2. Türblatt nach Anspruch 1, dadurch gekennzeichnet, daß in dem Verbindungsbereich der Verbindungselemente wenigstens ein der thermischen Trennung zwischen Flachkasten (3) und Deckplatte (2) dienendes Isolierelement (6) angeordnet ist.
3. Türblatt nach Anspruch 2, dadurch gekennzeichnet, daß das Isolierelement (6) eine an der Innenseite der Zargenwand (4) des Flachkastens (3) angeordnete Profilleiste aus Kunststoff ist.
4. Türblatt nach Anspruch 3, dadurch gekennzeichnet, daß die als Isolierelement (6) dienende Profilleiste einen an der Innenseite der Zargenwand (4) anliegenden Leistenabschnitt (7) hat, sowie einen gegen den Rand der Deckplatte (2) vorstehenden Steg (8).
5. Türblatt nach Anspruch 4, dadurch gekennzeichnet, daß der Steg (8) wenigstens eine parallel zum Leistenabschnitt (7) verlaufende, abstehende Rippe (9) aufweist.
6. Türblatt nach einem der Ansprüche 1 bis 4, dadurch gekennzeichnet, daß die den offenen Öffnungsrand des Flachkastens (3) bildende freie Kante seiner Zargenwand eine nach innen gerichtete Umbiegung (5) aufweist, die eine jeweils benachbarte Längskante (11) der an der Innenseite der Zargen­ wand angeordneten Profilleiste (Isolierelement 6) übergreift.,
7. Türblatt nach einem der vorhergehenden Ansprüche, dadurch gekennzeichnet, daß der Zargenwand (4) zugekehrte Ränder der Deckplatte (2) mit einer zum Inneren des Flachkastens hin gerichteten, federelastisch auslenkbaren Abbiegung (12) versehen sind, die mit der zugekehrten Längskante (13) des Stegs (8) der Profilleiste (Isolierelement 6) in federnde Anlage bringbar ist.

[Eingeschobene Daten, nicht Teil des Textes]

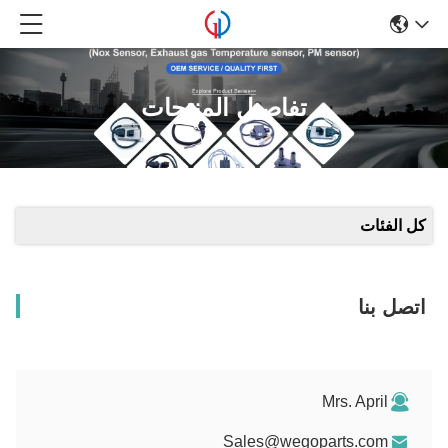
تفاصيل المنتجات
لفئات
ل بنا
Mrs. April
Sales@wegoparts.com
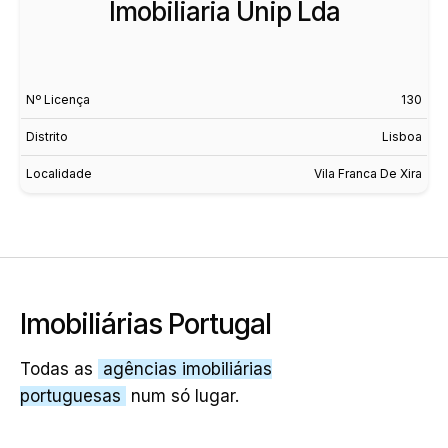
Imobiliaria Unip Lda
Nº Licença
130
Distrito
Lisboa
Localidade
Vila Franca De Xira
Imobiliárias Portugal
Todas as
agências imobiliárias
portuguesas
num só lugar.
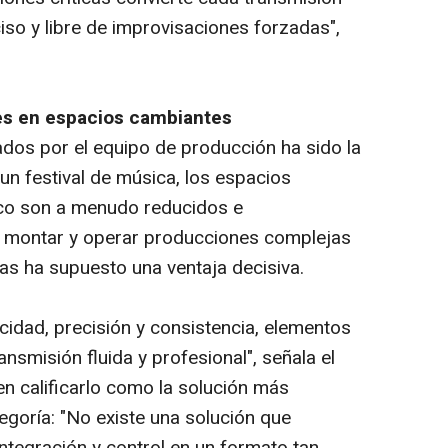
so y libre de improvisaciones forzadas",
ves en espacios cambiantes
dos por el equipo de producción ha sido la
 un festival de música, los espacios
ico son a menudo reducidos e
de montar y operar producciones complejas
s ha supuesto una ventaja decisiva.
cidad, precisión y consistencia, elementos
nsmisión fluida y profesional", señala el
en calificarlo como la solución más
goría: "No existe una solución que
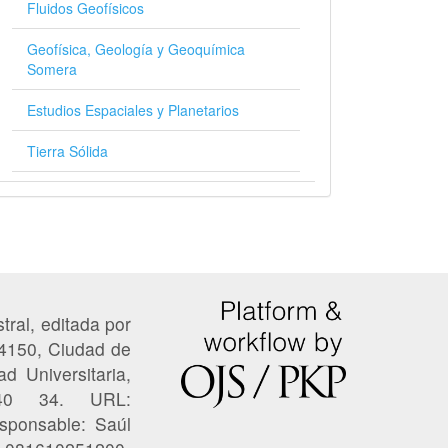
Fluidos Geofísicos
Geofísica, Geología y Geoquímica
Somera
Estudios Espaciales y Planetarios
Tierra Sólida
tral, editada por
04150, Ciudad de
ad Universitaria,
 40 34. URL:
esponsable: Saúl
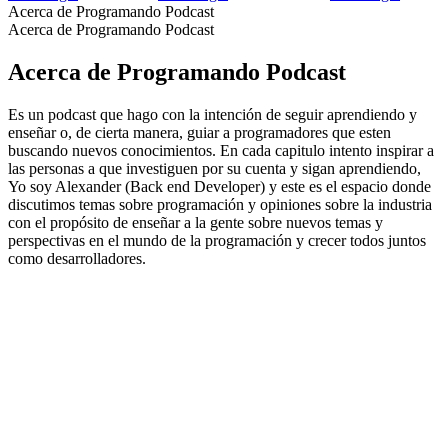
Acerca de Programando Podcast
Acerca de Programando Podcast
Acerca de Programando Podcast
Es un podcast que hago con la intención de seguir aprendiendo y
enseñar o, de cierta manera, guiar a programadores que esten
buscando nuevos conocimientos. En cada capitulo intento inspirar a
las personas a que investiguen por su cuenta y sigan aprendiendo,
Yo soy Alexander (Back end Developer) y este es el espacio donde
discutimos temas sobre programación y opiniones sobre la industria
con el propósito de enseñar a la gente sobre nuevos temas y
perspectivas en el mundo de la programación y crecer todos juntos
como desarrolladores.
Sitio web del podcast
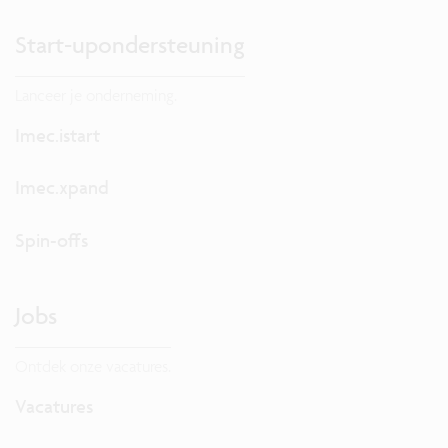
Start-upondersteuning
Lanceer je onderneming.
Imec.istart
Imec.xpand
Spin-offs
Jobs
Ontdek onze vacatures.
Vacatures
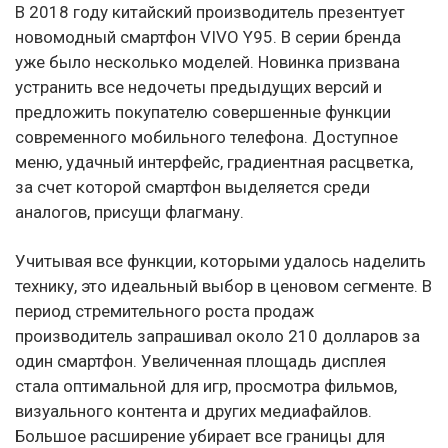
В 2018 году китайский производитель презентует
новомодный смартфон VIVO Y95. В серии бренда
уже было несколько моделей. Новинка призвана
устранить все недочеты предыдущих версий и
предложить покупателю совершенные функции
современного мобильного телефона. Доступное
меню, удачный интерфейс, градиентная расцветка,
за счет которой смартфон выделяется среди
аналогов, присущи флагману.
Учитывая все функции, которыми удалось наделить
технику, это идеальный выбор в ценовом сегменте. В
период стремительного роста продаж
производитель запрашивал около 210 долларов за
один смартфон. Увеличенная площадь дисплея
стала оптимальной для игр, просмотра фильмов,
визуального контента и других медиафайлов.
Большое расширение убирает все границы для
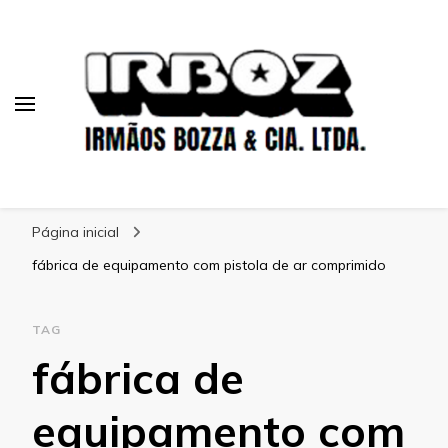
Blog Irboz
Blog de Lubrificação Industrial
Página inicial
fábrica de equipamento com pistola de ar comprimido
TAG
fábrica de
equipamento com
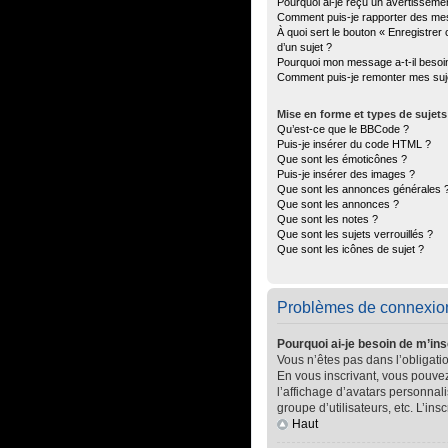
Pourquoi ai-je reçu un avertisseme
Comment puis-je rapporter des me
À quoi sert le bouton « Enregistrer 
d’un sujet ?
Pourquoi mon message a-t-il besoi
Comment puis-je remonter mes suj
Mise en forme et types de sujets
Qu’est-ce que le BBCode ?
Puis-je insérer du code HTML ?
Que sont les émoticônes ?
Puis-je insérer des images ?
Que sont les annonces générales 
Que sont les annonces ?
Que sont les notes ?
Que sont les sujets verrouillés ?
Que sont les icônes de sujet ?
Problèmes de connexion 
Pourquoi ai-je besoin de m’ins
Vous n’êtes pas dans l’obligatio
En vous inscrivant, vous pouvez
l’affichage d’avatars personnali
groupe d’utilisateurs, etc. L’in
Haut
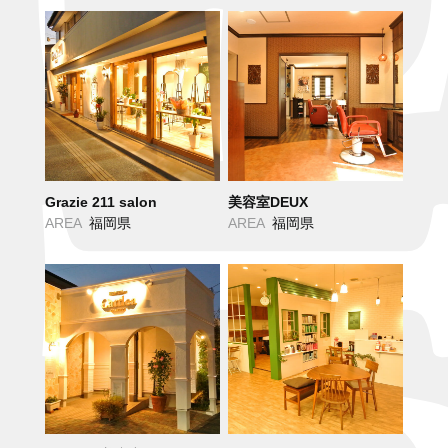
Grazie 211 salon
美容室DEUX
AREA
福岡県
AREA
福岡県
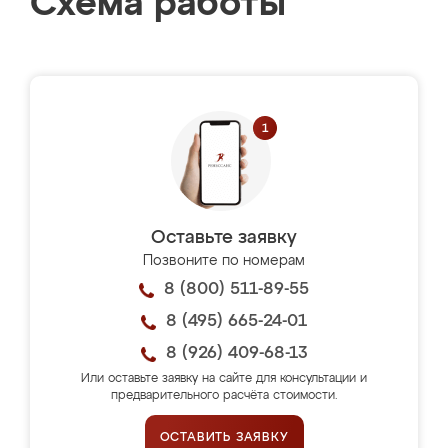
Схема работы
Оставьте заявку
Позвоните по номерам
8 (800) 511-89-55
8 (495) 665-24-01
8 (926) 409-68-13
Или оставьте заявку на сайте для консультации и
предварительного расчёта стоимости.
ОСТАВИТЬ ЗАЯВКУ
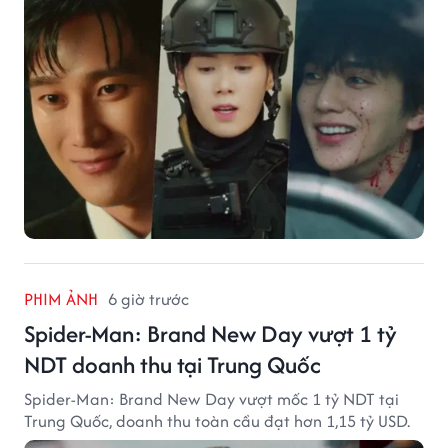
PHIM ẢNH
6 giờ trước
Spider-Man: Brand New Day vượt 1 tỷ
NDT doanh thu tại Trung Quốc
Spider-Man: Brand New Day vượt mốc 1 tỷ NDT tại
Trung Quốc, doanh thu toàn cầu đạt hơn 1,15 tỷ USD.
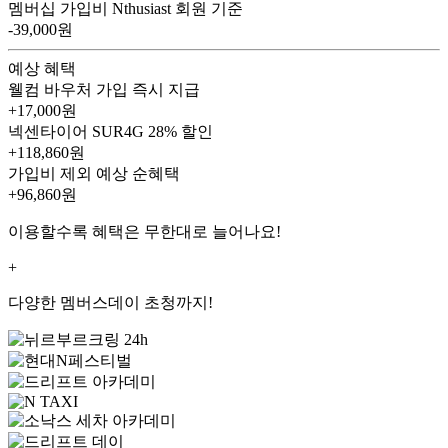
멤버십 가입비
Nthusiast 회원 기준
-39,000원
예상 혜택
웰컴 바우처
가입 즉시 지급
+17,000원
넥센타이어 SUR4G
28% 할인
+118,860원
가입비 제외 예상 순혜택
+96,860
원
이용할수록 혜택은 무한대로 늘어나요!
+
다양한 멤버스데이 초청까지!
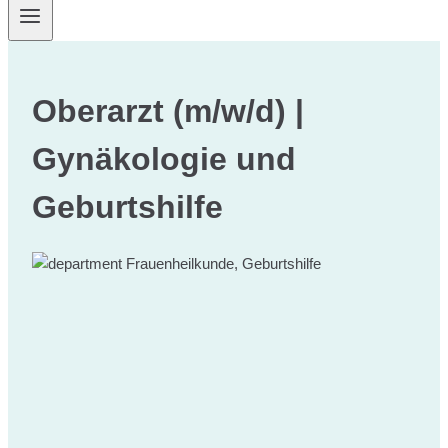
Oberarzt (m/w/d) |
Gynäkologie und
Geburtshilfe
Frauenheilkunde, Geburtshilfe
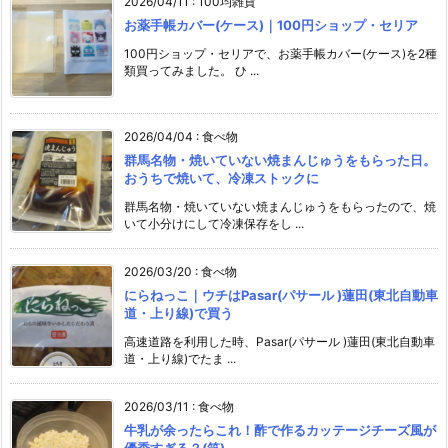
2026/04/11
:
100均雑貨
お薬手帳カバー(ケース)｜100円ショップ・セリア
100円ショップ・セリアで、お薬手帳カバー(ケース)を2種
類買ってみました。 ひ ...
2026/04/04
:
食べ物
群馬名物・焼いていない焼まんじゅうをもらった日。
おうちで焼いて、冷凍ストックに
群馬名物・焼いていない焼まんじゅうをもらったので、焼
いて小分けにして冷凍保存をし ...
2026/03/20
:
食べ物
にらねっこ｜ウチはPasar(パサール )蓮田(東北自動車
道・上り線)で買う
高速道路を利用した時、Pasar(パサール )蓮田(東北自動車
道・上り線)でたま ...
2026/03/11
:
食べ物
牛乳が余ったらこれ！酢で作るカッテージチーズ風が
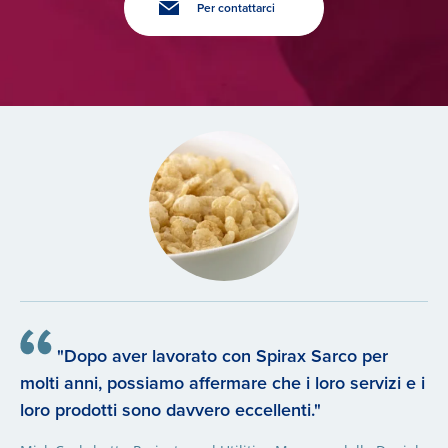
Per contattarci
"Dopo aver lavorato con Spirax Sarco per
molti anni, possiamo affermare che i loro servizi e i
loro prodotti sono davvero eccellenti."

8. Türblatt nach Anspruch 7, dadurch gekennzeichnet, daß die Abbiegung (12) einen der Verrastung mit der Längskante (13) des Stegs (8) der Profilleiste (Isolierelement 6) dienenden Längsabsatz (14) aufweist.
9. Türblatt nach Anspruch 8, dadurch gekennzeichnet, daß der Längsabsatz (14) durch einen im Querschnitt "S" bzw. "Z"- förmigen Verlauf der Abbiegung (12) gebildet ist.
10. Türblatt nach einem der Ansprüche 7 bis 9, dadurch gekennzeichnet, daß der Winkel der Abbiegung (12) zur Ebene der Deckplatten (2) etwa 45 Grad ist.
11. Türblatt nach einem der vorhergehenden Ansprüche, dadurch gekennzeichnet, daß in dem freien Raum, welcher von der Umbiegung (5), der freien Kante der Zargenwand (4) des Flachkastens (3), dem dahinter befindlichen Leistenabschnitt (7) der Profilleiste (Isolierelement 6), der zugekehrten Oberfläche des Stegs (8) und der Abbiegung der Deckplatte (2) begrenzt ist, eine elastische Türdichtungslippe (15) befestigt ist.
12. Türblatt nach einem der vorhergehenden Ansprüche, dadurch gekennzeichnet, daß Flachkasten (3), Deckplatte (2) und Profilleiste (Isolierelement 6), die zu einem Tafel­ element (1) zusammengesetzt sind, durch eine Ausschäumung des Tafelelements (1) mit aushärtendem Isoliermaterial miteinander fixiert und verbunden sind.